• EXCERPTED TEXT
##############################

Original article appeared in ComUniQ on March 22nd 2021
By Jupile Facile, Acceso Fellow
Any crisis, whatever its nature, is an opportunity to innovate and to conquer new markets. I believe we can say this is very relevant to Haiti, which has been experiencing socio-economic, political, and environmental crises for several decades.
A social entrepreneur through Bambou Facile
An entrepreneur at heart with a passion for creating positive change in my native country, I founded an agribusiness Bambou (“bamboo” in English) Facile, in 2015 which aims to promote bamboo cultivation in Haiti. Bambou Facile has been focused on the valorization of bamboo as a sustainable, natural, and versatile resource through building low-cost housing using bamboo as a primary component; manufacturing bamboo products that benefit producers and farmers alike; and creating a bamboo farm in order to create a supply of material and developing the entrepreneurial ecosystem, while addressing environmental issues.
Due to its many uses, bamboo has the potential to play a large role in improving the livelihoods of poor rural people. Much of the bamboo used in Haiti has been harvested in the countryside, especially by women and children. Because of the scientific, environmental, economic, and social importance of bamboo, it is essential that strategies be developed for its sustainable management. However, knowledge to support such planning is limited. Enter my fellowship with Acceso.
Mobilizing local resources for community development
With my background as an entrepreneur, engineer, and as an alum of the Haitian Education and Leadership Program (HELP), I was intrigued to learn about the Acceso Social Business Fellowship Program and honored to be selected to be part of the inaugural class of 2020.
Acceso is a social business builder that brings entrepreneurial solutions to global poverty. Acceso’s mission is to create fundamental and lasting economic change in the lives of rural smallholder farming families by providing them with a sustainable way to participate in formalized markets, to work themselves out of poverty with dignity. Acceso Haiti has been working in Haiti since 2014 in the value chains of peanuts and other crops.

##############################

• WORK TO COMPLETE
1 > Condense the paragraph of the article beginning "Due to its many uses" into a shorter version or a list, preserving its main facts.
2 > Duplicate the stretch of the article from "Mobilizing local resources" through "class of 2020.".

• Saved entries
##############################

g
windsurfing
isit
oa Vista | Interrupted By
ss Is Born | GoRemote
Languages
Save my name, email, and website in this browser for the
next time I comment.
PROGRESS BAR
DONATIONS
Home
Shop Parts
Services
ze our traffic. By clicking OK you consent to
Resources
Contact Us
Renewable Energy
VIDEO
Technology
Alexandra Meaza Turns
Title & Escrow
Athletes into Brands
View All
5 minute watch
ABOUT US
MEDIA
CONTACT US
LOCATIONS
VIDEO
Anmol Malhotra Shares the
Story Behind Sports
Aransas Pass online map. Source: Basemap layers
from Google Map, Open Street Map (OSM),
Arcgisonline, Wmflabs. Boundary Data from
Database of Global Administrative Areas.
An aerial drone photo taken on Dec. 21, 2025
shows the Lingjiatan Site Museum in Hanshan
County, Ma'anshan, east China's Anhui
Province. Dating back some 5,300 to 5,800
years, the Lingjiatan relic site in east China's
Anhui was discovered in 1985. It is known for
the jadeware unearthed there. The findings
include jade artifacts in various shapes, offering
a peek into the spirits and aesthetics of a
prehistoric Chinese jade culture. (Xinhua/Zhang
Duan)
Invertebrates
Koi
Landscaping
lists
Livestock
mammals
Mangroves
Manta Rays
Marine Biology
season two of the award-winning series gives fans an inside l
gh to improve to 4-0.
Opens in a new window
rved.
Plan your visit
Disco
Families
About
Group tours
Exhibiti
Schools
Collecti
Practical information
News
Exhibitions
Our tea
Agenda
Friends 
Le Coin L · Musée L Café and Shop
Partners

##############################

• SOLUTION LIST
1 >
- Bamboo's many uses could substantially improve the livelihoods of poor rural people.
- Much of Haiti's bamboo is harvested in the countryside, largely by women and children.
- Its scientific, environmental, economic, and social importance makes sustainable management strategies essential.
- Knowledge to support such planning is limited, which is where the writer's Acceso fellowship comes in.

2 >
Mobilizing local resources for community development
With my background as an entrepreneur, engineer, and as an alum of the Haitian Education and Leadership Program (HELP), I was intrigued to learn about the Acceso Social Business Fellowship Program and honored to be selected to be part of the inaugural class of 2020.